L’histoire de l’égyptienne Sisa Abu Daooh nous montre comment une mère peut sacrifier sa vie pour son enfant. Pendant 43 ans, cette femme a été obligée de porter des vêtements d’homme pour trouver du travail et nourrir sa fille. En 2015, elle a été décorée par le président Sissi. Le gouvernement d’Egypte lui a décerné le prix de la «maternité idéale».
Sisa Abu Daooh s’est mariée à l’age de 16 ans, mais son mari est mort quand elle étais enceinte de six mois. Âgée de 21 ans, elle refuse de se remarier ou de vivre de la charité, comme le voudrait la tradition. Elle pensait qu’ainsi elle trahirait sa fille. Déterminée et indépendante, elle décide de travailler pour subvenir aux besoins de sa fille. Ne sachant ni lire ni écrire, peu de choix s’offrent à elle dans une Égypte où le partage des rôles traditionnels est bien ancré, notamment dans les villages de Haute-Égypte, d’où elle est originaire. Issue d’un milieu conservateur, elle craint les critiques mais aussi le harcèlement sexuel, très fréquent en Égypte.
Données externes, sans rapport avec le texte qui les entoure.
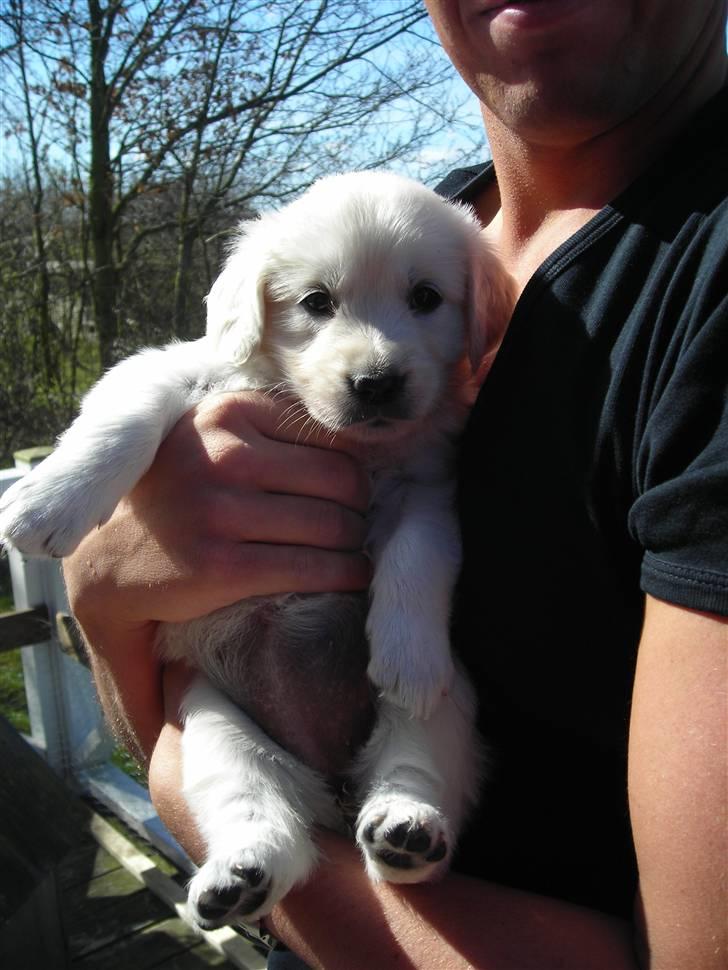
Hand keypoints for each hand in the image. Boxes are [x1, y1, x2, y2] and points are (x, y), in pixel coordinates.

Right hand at [63, 390, 370, 758]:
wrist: (107, 561)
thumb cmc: (177, 492)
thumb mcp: (210, 436)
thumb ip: (269, 427)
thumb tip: (359, 437)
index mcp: (227, 412)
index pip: (328, 435)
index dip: (355, 466)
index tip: (356, 488)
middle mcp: (224, 455)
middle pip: (340, 480)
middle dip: (360, 507)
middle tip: (358, 524)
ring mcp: (222, 511)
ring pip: (333, 526)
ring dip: (355, 545)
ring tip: (354, 552)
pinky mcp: (223, 565)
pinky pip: (313, 568)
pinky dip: (345, 575)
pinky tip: (350, 577)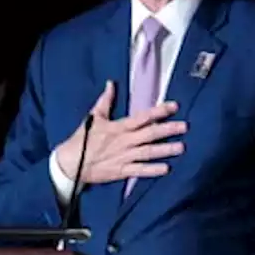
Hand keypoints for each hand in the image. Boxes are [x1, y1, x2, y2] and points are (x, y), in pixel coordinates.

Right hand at [54, 81, 186, 185]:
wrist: (70, 163)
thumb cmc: (82, 139)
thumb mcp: (93, 117)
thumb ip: (105, 101)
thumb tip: (111, 83)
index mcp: (118, 127)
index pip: (142, 117)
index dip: (158, 111)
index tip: (174, 106)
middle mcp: (124, 141)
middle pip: (150, 134)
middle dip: (168, 130)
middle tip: (185, 127)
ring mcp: (123, 157)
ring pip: (148, 152)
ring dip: (165, 150)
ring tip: (181, 147)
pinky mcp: (121, 171)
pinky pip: (139, 171)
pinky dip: (152, 170)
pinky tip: (166, 168)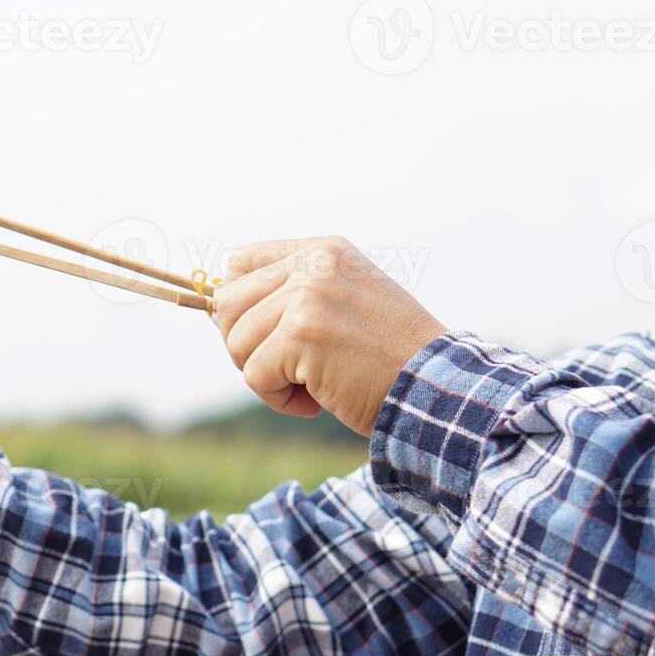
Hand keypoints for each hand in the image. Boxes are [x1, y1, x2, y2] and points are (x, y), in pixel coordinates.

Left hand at [211, 236, 446, 437]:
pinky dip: (279, 400)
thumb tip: (218, 309)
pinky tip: (315, 403)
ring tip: (309, 386)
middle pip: (228, 304)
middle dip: (245, 345)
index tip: (259, 334)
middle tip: (286, 369)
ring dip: (266, 377)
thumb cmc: (388, 358)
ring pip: (237, 342)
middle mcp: (313, 265)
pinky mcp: (302, 335)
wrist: (436, 389)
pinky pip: (255, 375)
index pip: (241, 262)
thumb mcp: (343, 304)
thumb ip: (291, 294)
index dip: (237, 304)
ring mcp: (306, 297)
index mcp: (323, 252)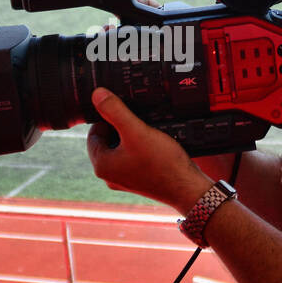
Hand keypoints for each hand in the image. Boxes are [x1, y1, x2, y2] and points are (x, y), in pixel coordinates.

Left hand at [86, 87, 208, 210]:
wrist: (187, 188)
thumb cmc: (162, 163)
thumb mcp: (137, 131)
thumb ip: (115, 111)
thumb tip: (96, 94)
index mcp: (101, 165)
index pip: (94, 132)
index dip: (109, 119)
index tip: (126, 113)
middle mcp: (109, 176)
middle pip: (107, 141)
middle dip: (120, 129)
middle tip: (138, 123)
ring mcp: (124, 180)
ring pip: (121, 149)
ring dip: (131, 138)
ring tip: (147, 133)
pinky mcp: (139, 182)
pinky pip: (133, 159)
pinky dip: (140, 149)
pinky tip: (155, 145)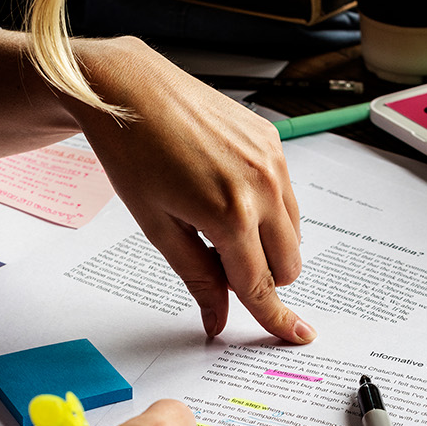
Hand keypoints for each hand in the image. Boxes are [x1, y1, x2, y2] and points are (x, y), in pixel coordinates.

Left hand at [68, 38, 315, 343]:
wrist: (132, 89)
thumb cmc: (133, 153)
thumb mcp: (158, 227)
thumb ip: (197, 277)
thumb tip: (217, 319)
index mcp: (230, 214)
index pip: (260, 284)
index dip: (274, 317)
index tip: (295, 335)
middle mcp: (262, 187)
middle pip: (287, 265)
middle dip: (259, 275)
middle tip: (216, 258)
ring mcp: (272, 161)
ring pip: (292, 232)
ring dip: (265, 243)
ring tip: (215, 219)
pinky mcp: (273, 142)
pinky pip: (286, 196)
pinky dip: (265, 208)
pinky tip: (224, 189)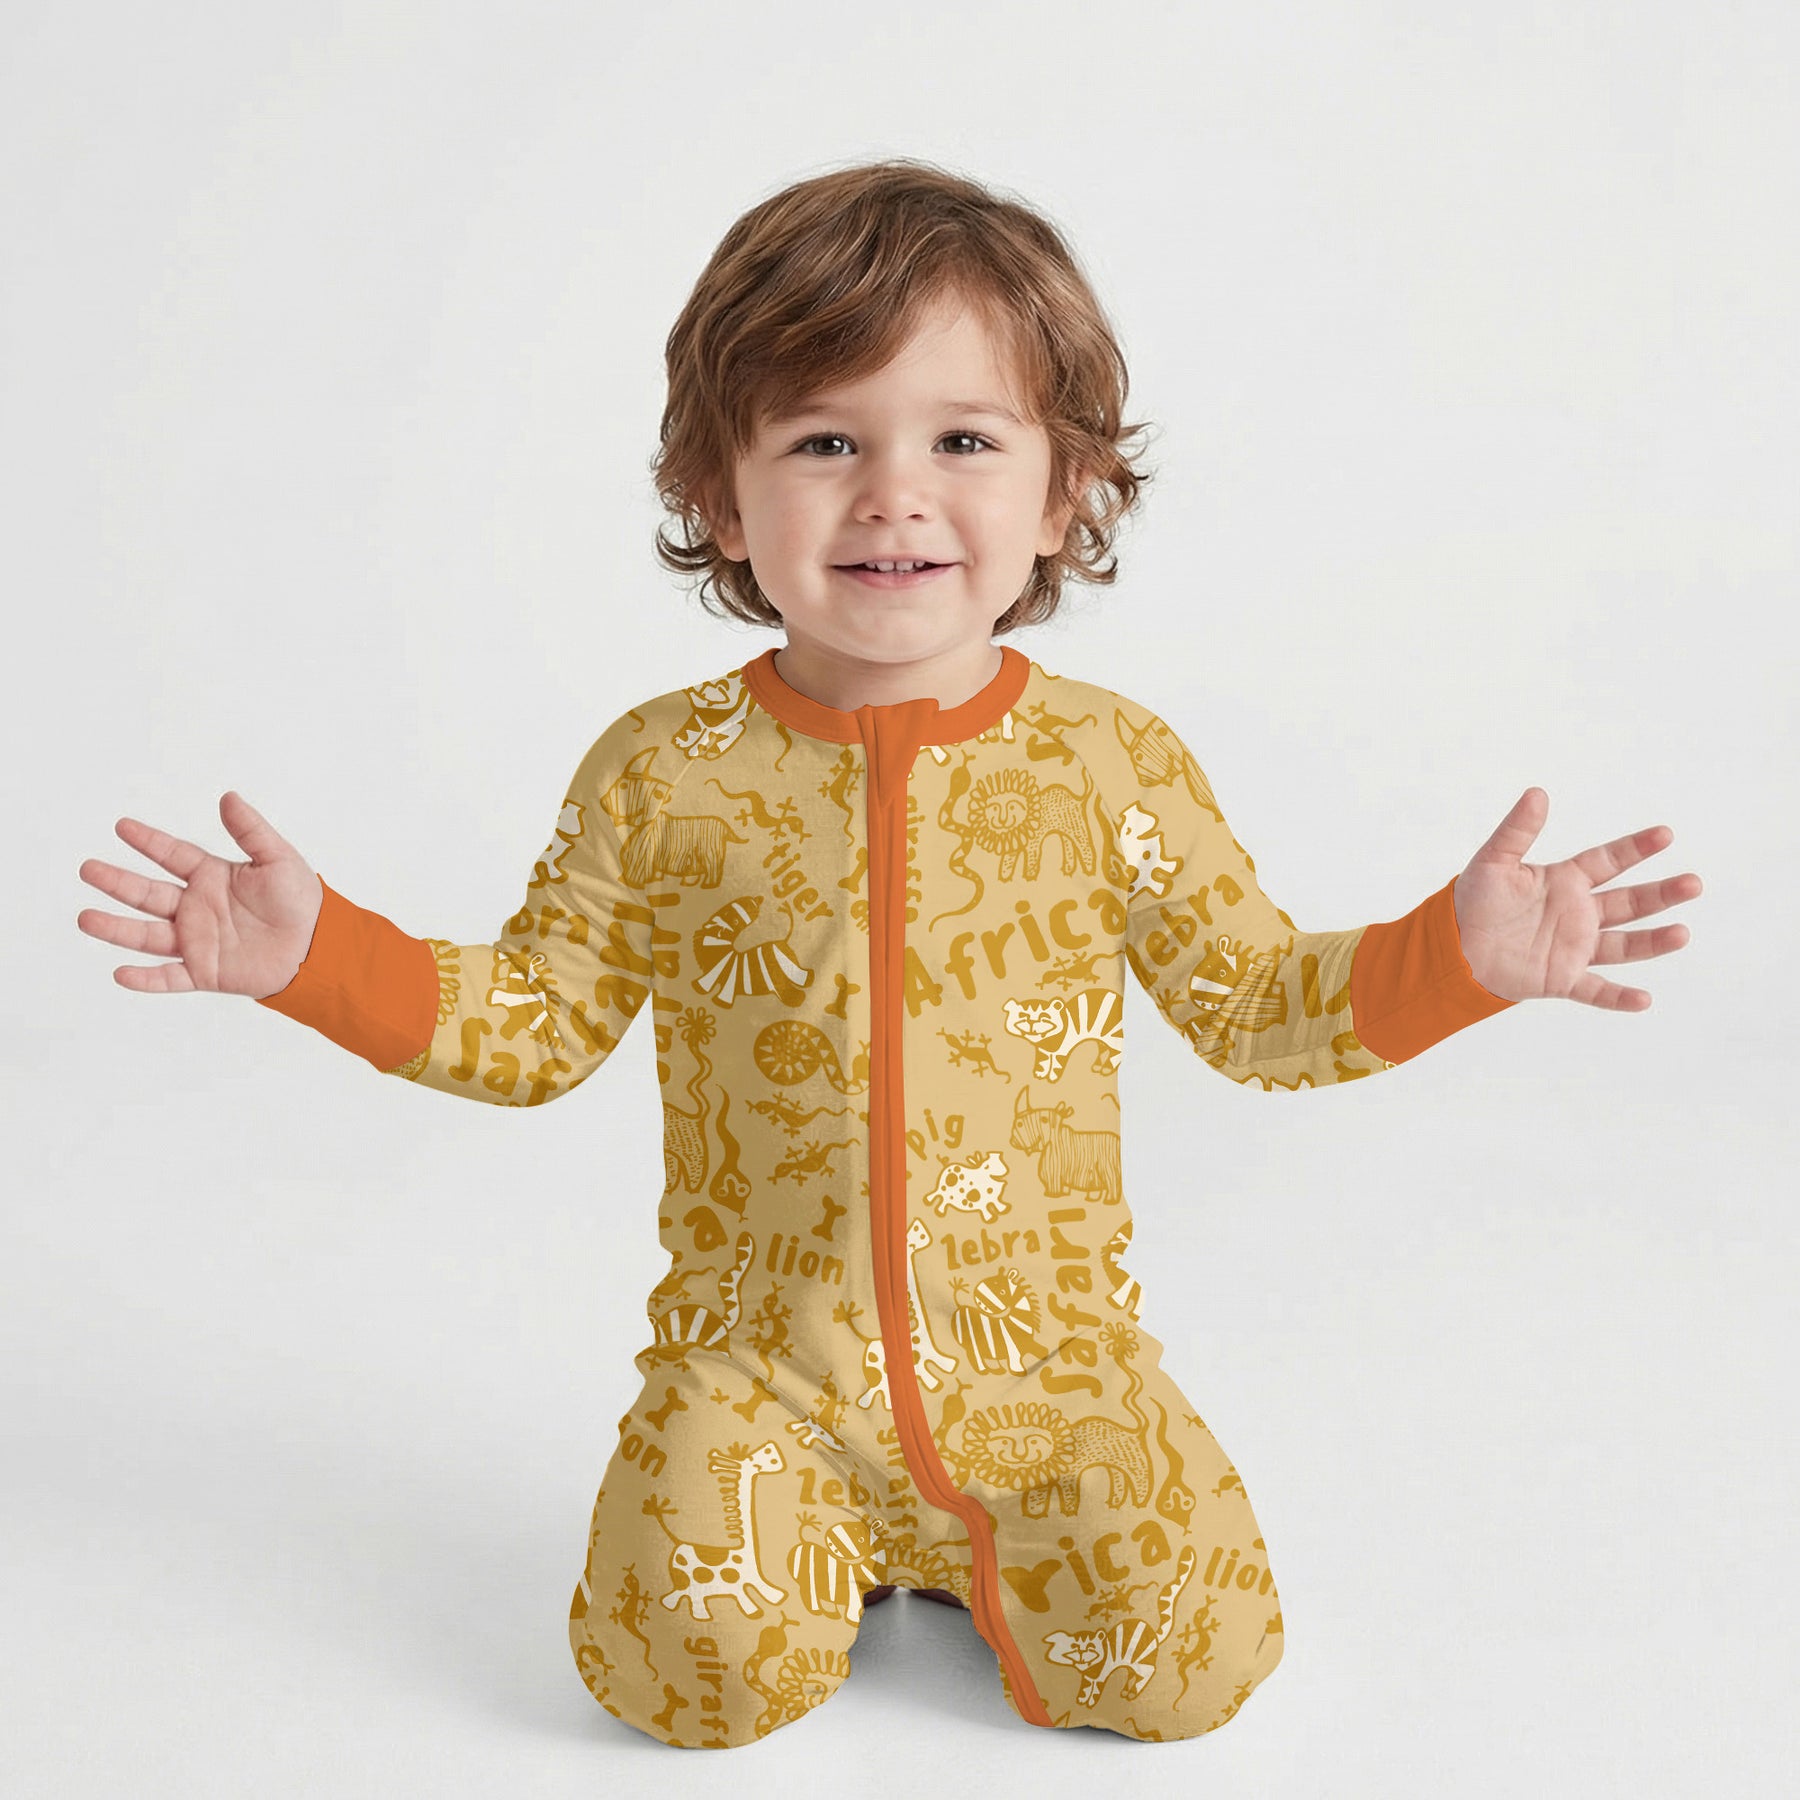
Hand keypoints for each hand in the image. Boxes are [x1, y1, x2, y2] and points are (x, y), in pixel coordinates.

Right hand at [76, 793, 323, 997]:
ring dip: (117, 928)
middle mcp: (198, 908)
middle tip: (87, 868)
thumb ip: (251, 830)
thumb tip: (228, 797)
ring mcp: (198, 941)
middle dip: (117, 882)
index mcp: (213, 877)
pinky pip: (170, 978)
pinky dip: (146, 979)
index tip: (121, 826)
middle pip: (148, 894)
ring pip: (148, 935)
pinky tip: (120, 973)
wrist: (319, 947)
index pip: (173, 855)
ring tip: (85, 919)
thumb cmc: (302, 902)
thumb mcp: (278, 859)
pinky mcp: (206, 972)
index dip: (148, 842)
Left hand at [1452, 788, 1700, 1008]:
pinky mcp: (1561, 979)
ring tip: (1682, 934)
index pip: (1609, 861)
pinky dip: (1618, 997)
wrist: (1452, 948)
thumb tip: (1537, 793)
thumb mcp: (1493, 861)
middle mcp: (1578, 913)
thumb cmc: (1472, 901)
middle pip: (1629, 902)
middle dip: (1661, 894)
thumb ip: (1517, 831)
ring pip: (1623, 945)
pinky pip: (1596, 990)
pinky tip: (1643, 999)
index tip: (1665, 834)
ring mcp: (1574, 947)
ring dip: (1653, 942)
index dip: (1636, 848)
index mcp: (1565, 881)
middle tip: (1693, 884)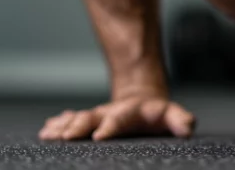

La jeune femme prend alors une décision radicale : se déguiser en homme. Les cheveux rasés et une « galabeya » – la tenue traditionnelle masculine – enfilée, elle travaille pendant des années dans la construction, la confection de briques ou encore dans les champs. Elle privilégie les villages où personne ne la connaît. Elle cirait aussi les chaussures des clients à la gare. C’est ce qu’elle fait maintenant. Pour une journée de travail Daooh gagne environ 10 livres, ce qui est moins d’un dollar.
Pendant tout ce temps la fille de notre héroïne a été élevée par sa grand-mère. La jeune fille a laissé l’école et, à l’instar de sa mère, s’est dépéchée à se marier, ayant réussi à donner naissance à cinq enfants. Son mari ne peut pas travailler, car il est gravement malade, alors Sisa doit maintenant soutenir toute la grande famille de sa fille. Chaque matin elle se lève à 6 heures et se rend à la gare pour cirer les chaussures des gens.
Pendant très longtemps, les voisins n’avaient aucun doute que Daooh était une femme, mais certains l’ont vraiment deviné. Quand la vérité a été révélée, tout le monde a commencé à harceler Sisa. La pauvre a dû quitter Louxor pour deux ans. Cependant, ces circonstances désagréables ne lui ont pas cassé le moral. Elle avoue qu’elle n’a jamais pleuré même si des fois ça a été vraiement très dur pour elle. Sisa a même pu faire construire sa propre maison.
Au final, elle impose le respect, les gens comprennent que c’est avant tout un moyen de « survie ». Depuis quelques années, fatiguée et affaiblie, elle cire des chaussures près de la gare de Louxor. La brosse à la main, elle confie : « J’ai fait tout ça pour ma fille. Si c’était un garçon, je ne l’aurais pas fait. Mais j’avais peur qu’elle finisse dans la rue. Alors je l’ai protégée, je l’ai élevée et j’ai pu l’envoyer à l’école jusqu’à ce qu’elle se marie. »
Il y a quelques mois, des journalistes égyptiens découvrent son incroyable histoire et sortent Sisa de l’anonymat. Peu après, le gouvernorat de Louxor lui offre un kiosque à proximité de la station d’autobus où elle vend friandises et cigarettes entre deux cirages de « pompes ».